I never thought to drug anyone so I could get close without the risk of setting off those vocal memories. If not for the bartender, I could have gone my whole life without unlocking that particular kink.
But now I know how it feels, I also can’t walk away. Not without having another taste.
The first time was an honest mistake. You can’t frame it that way again.
No, I can’t.
And I care for this girl.
Each minute I spend with Paisley is a minute that I learn to enjoy her more. I would even if my memory weren’t crammed to bursting with the images of her lying in bed, unresponsive, not able to judge, not able to critique, not able to score my performance against others.
Any thought of doing this with another woman is long gone. Even in my imagination, nobody else fits. She’s filled my brain to overflowing, leaving no room for anyone else.

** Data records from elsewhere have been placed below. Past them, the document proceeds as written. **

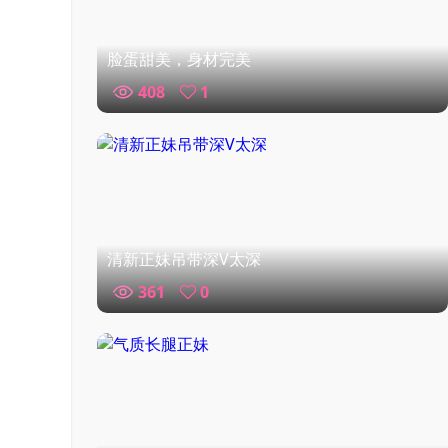
脸蛋甜美，身材完美
408
1
清新正妹吊带深V太深
361
0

One time. Just one more time, then I’ll go back to normal.
When I walk back into the lounge, she’s slumped on the sofa. I take my seat beside her again, rolling her unresponsive body against mine, sipping the last of my drink.
Paisley stirs, fighting the medication, blinking her eyes. “Sorry. I’m sleepy.”
I cup her face, pressing a gentle kiss to her lips and she reciprocates, reaching out for me with arms that might as well be pool noodles, they have that little control. “Do you want to go home?”
She mutters something unintelligible, grasping a handful of my shirt, ending with, “… stay.”